[Start of section]
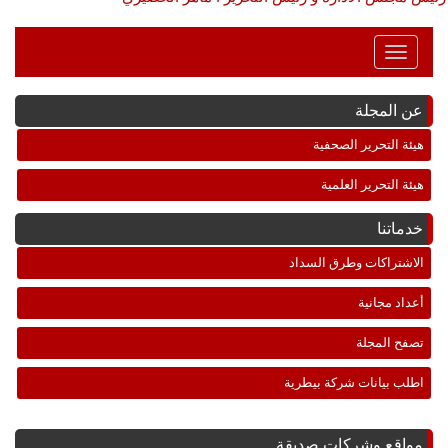
Toggle
Navigation
عن المجلة
هيئة التحرير الصحفية
هيئة التحرير العلمية
خدماتنا
الاشتراكات وطرق السداد
أعداد مجانية
تصفح المجلة
اطلب بيانات شركة بيطرية
مواقع وشركات صديقة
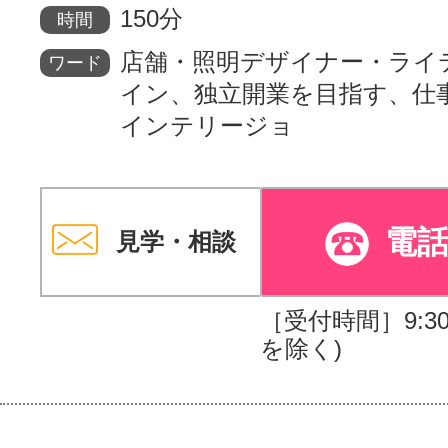
150分
時間
店舗・照明デザイナー・ライ
ワード
イン、独立開業を目指す、仕
インテリージョ
電
見学・相談
［受付時間］9:30～
を除く)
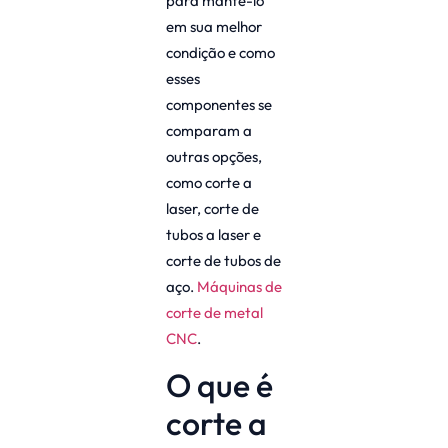
para mantê-lo
em sua melhor
condição e como
esses
componentes se
comparam a
outras opções,
como corte a
laser, corte de
tubos a laser e
corte de tubos de
aço.
Máquinas de
corte de metal
CNC
.
O que é
corte a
[End of section]
◆ Task goal: Taking the listing above as a whole, count the lines that include the word "corte" and report the figure only.

◆ Task answer: 5